Strengthening the clinical data is a well-designed correlative analysis plan that yielded a number of interesting findings. First, there appeared to be no correlation between baseline PD-L1 expression and/or CD8+ T-cell infiltration and/or inflammatory gene signature and response to therapy. Second, vidutolimod plus pembrolizumab led to an increase in tumor-infiltrating CD8+ T cells, PD-L1 score, and CXCL9 and CXCL10 levels in a patient with response to therapy, whereas this pattern was seen in only one of four nonresponding patients. Third, the combination of vidutolimod and pembrolizumab led to an increase in circulating CXCL10 levels with the third dose and beyond (but not with the first or second), and those patients who responded to therapy had a numerically increased (although not statistically significantly so) fold increase of CXCL10 and IL6, as well as lower tumor CD8+ T-cell levels. Finally, treatment was associated with an increase in anti-Qb antibody induction, an expected response to the viral-like particle packaging of the CpG-A, but the level of induction did not correlate with efficacy as was predicted in animal models.
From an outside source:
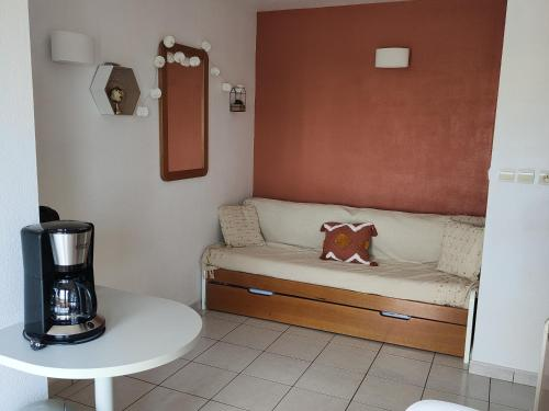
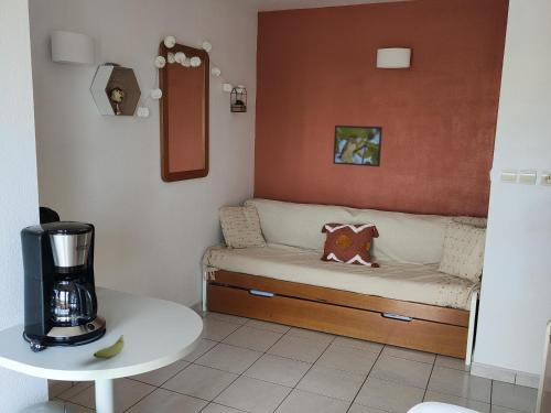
+ banana [93,334,126,359]
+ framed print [332,124,383,167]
In summary, Ribas and colleagues (9) have completed a compelling phase Ib/II trial of the combination of vidutolimod, a TLR9 agonist, with pembrolizumab. The response rate of 25% in this convincingly PD-1–resistant population and the pretreatment analysis of the tumor suggest that this treatment may be an important option for patients with PD-1–resistant melanoma whose tumors are immunologically cold, a finding that, if reproduced in a larger data set and ideally in biomarker-selected (e.g., low CD8, low PD-L1 expression) patients, would lead to an change in the way that this group of patients is managed.

R.J. Sullivan reports grants and personal fees from Merck; grants from Amgen; personal fees from Novartis, Eisai, Iovance, AstraZeneca, Pfizer, and Array Biopharma, and personal fees from OncoSec outside the submitted work. No other disclosures were reported.